One might be led to believe that the current administration is in favor of expanding retirement savings opportunities. After all, the DOL has somewhat apologetically subverted ERISA to allow the States to sponsor employer-based savings plans. And the President’s recently proposed budget endeavors to provide a national retirement savings program. (See page 135 of the General Explanations of the Administration’s Fiscal Year 2017 Revenue Proposals) So why then would the IRS reverse two decades of regulation that favors cross-tested plans in small businesses, an action that might cause many small employers to terminate their qualified plans or amend them to reduce the employer contribution to employee’s accounts?

Some background may be in order. Cross-tested defined contribution plans are allowed to test equivalent benefit accrual rate (EBAR) groups separately using the ratio percentage test or the average benefits test. Unlike testing for coverage, application of the average benefits test here does not include testing for a reasonable business classification. This has permitted cross-tested plans to create small rate groups each of which meets the modified average benefits test and permits greater relative nonelective contribution (NEC) amounts for HCEs. Typically, the average benefits test for cross-testing finds that the EBARs for HCEs are the same or less than the EBARs for NHCEs. Notwithstanding this EBAR comparison, this allows for a sizeable difference in nonelective contribution allocation rates that benefit the HCEs who are often older and certainly more highly compensated. To take advantage of this otherwise seeming-to-discriminate structure, the plan must provide a gateway NEC of at least 5% of compensation for all eligible NHCEs, a rather generous employer minimum contribution. This trade-off was seen as a fair differentiation that would allow small business owners the opportunity to “skew” contribution allocation rates in their favor while at the same time providing their employees with a meaningful account addition. This has led to adoption of thousands of cross-tested plans benefitting many NHCEs around the country.
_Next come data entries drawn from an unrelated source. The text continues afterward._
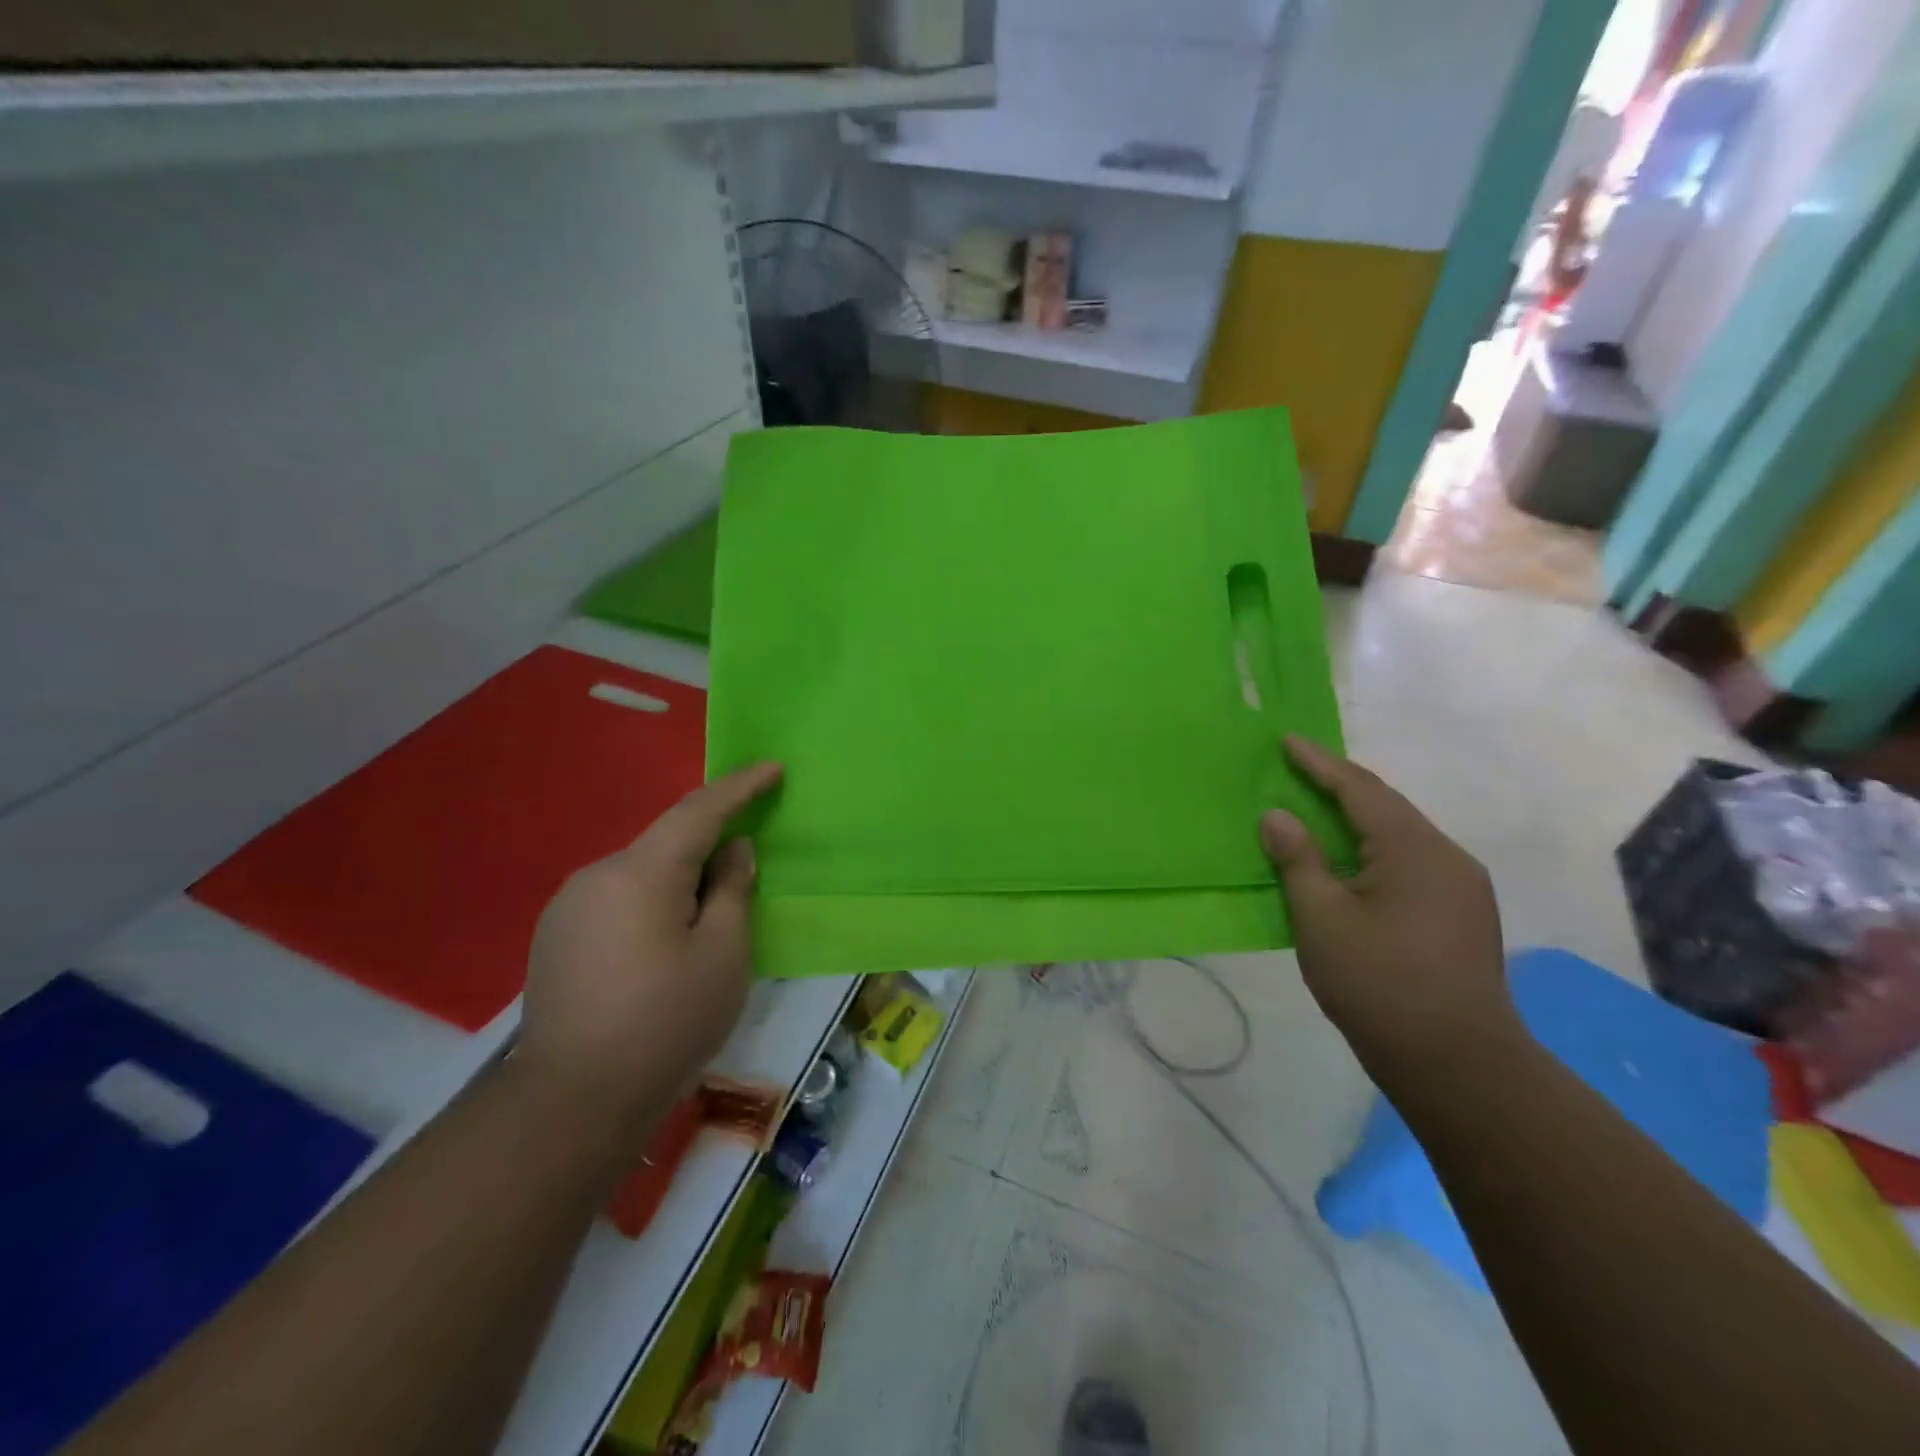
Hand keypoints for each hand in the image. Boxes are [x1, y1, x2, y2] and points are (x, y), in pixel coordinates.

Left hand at [516, 763, 783, 1129]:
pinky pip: (617, 900)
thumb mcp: (723, 954)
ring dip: (679, 882)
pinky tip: (661, 949)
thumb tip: (732, 850)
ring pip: (641, 874)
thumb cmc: (666, 1022)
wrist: (572, 1101)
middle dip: (709, 848)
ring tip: (704, 927)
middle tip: (745, 875)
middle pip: (667, 844)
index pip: (699, 810)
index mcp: (642, 872)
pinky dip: (650, 905)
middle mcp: (597, 875)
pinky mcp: (555, 937)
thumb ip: (731, 890)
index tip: (772, 769)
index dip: (740, 787)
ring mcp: (568, 907)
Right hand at [1258, 736, 1517, 1082]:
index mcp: (1415, 850)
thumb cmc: (1379, 984)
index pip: (1360, 789)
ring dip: (1355, 820)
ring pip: (1399, 837)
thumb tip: (1276, 816)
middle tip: (1295, 772)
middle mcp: (1447, 857)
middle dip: (1338, 786)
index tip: (1287, 741)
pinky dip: (1372, 851)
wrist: (1457, 1064)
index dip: (1319, 763)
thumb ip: (1297, 860)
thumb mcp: (1321, 918)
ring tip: (1315, 813)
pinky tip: (1349, 865)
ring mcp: (1461, 888)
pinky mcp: (1462, 915)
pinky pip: (1410, 863)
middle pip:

The proposed rule upends the trade-off. By adding the reasonable business classification requirement to the average benefits test for cross-testing purposes (and, of course, leaving the gateway contribution in place), the IRS, in proposed regulation §1.401(a)(4)-13, will force many cross-tested plans to use the ratio percentage test at a far greater cost since the small rate group approach will be eliminated. That will require an increase in the EBARs for the NHCEs in order for a larger rate group to pass the ratio percentage test if the EBAR for the specified HCE is static. That will require a greater NEC for NHCEs, an increased cost that many small businesses simply cannot afford or will not want to contribute for other business reasons (like the high cost of health insurance). And the average benefits test will not be palatable since small rate groups that often include only one NHCE will not be based on a reasonable business classification. A reasonable business classification is based on “all the facts and circumstances . . ., is reasonable and is established under objective business criteria that identify the category of employees who benefit under the plan. Reasonable classifications generally include specified job categories, nature of compensation (i.e., salaried or hourly), geographic location, and similar bona fide business criteria. An enumeration of employees by name or other specific criteria having substantially the same effect as enumeration by name is not considered a reasonable classification.” Treas. Reg. §1.410(b)-4(b). Of course, a “facts and circumstances” test often presents an unknown, one that small businesses are not likely to embrace.

So, why, after all these years, would the IRS change the rule to make it more expensive to sponsor a cross-tested plan, possibly causing many small employers to amend their plans to eliminate NECs or even terminate their plans? The answer may lie in looking at who most adopts these plans. Although there are no available statistics, it is commonly understood that many, possibly the majority of, cross-tested plans have been adopted by professional practices including those dastardly doctors and lawyers, seemingly high earners that the IRS may believe want nothing more than to take advantage of their employees. If the rule is finalized, the affect will likely be a reduction in the size of employer contributions to the accounts of those NHCEs fortunate enough to be participants in cross-tested plans. The impact of the new rule would seem to be contrary to the policy goal of expanding coverage for NHCEs. When looking at annual contribution limits under current law and the President’s goal of limiting the size of a tax-favored account (see the Proposal beginning on page 167 of the General Explanations of the Administration’s Fiscal Year 2017 Revenue Proposals) that would prevent the doctors and lawyers from getting a perceived too large a share of the tax advantage, it doesn’t seem to make policy sense to disrupt a plan structure that provides the gateway contribution for NHCEs.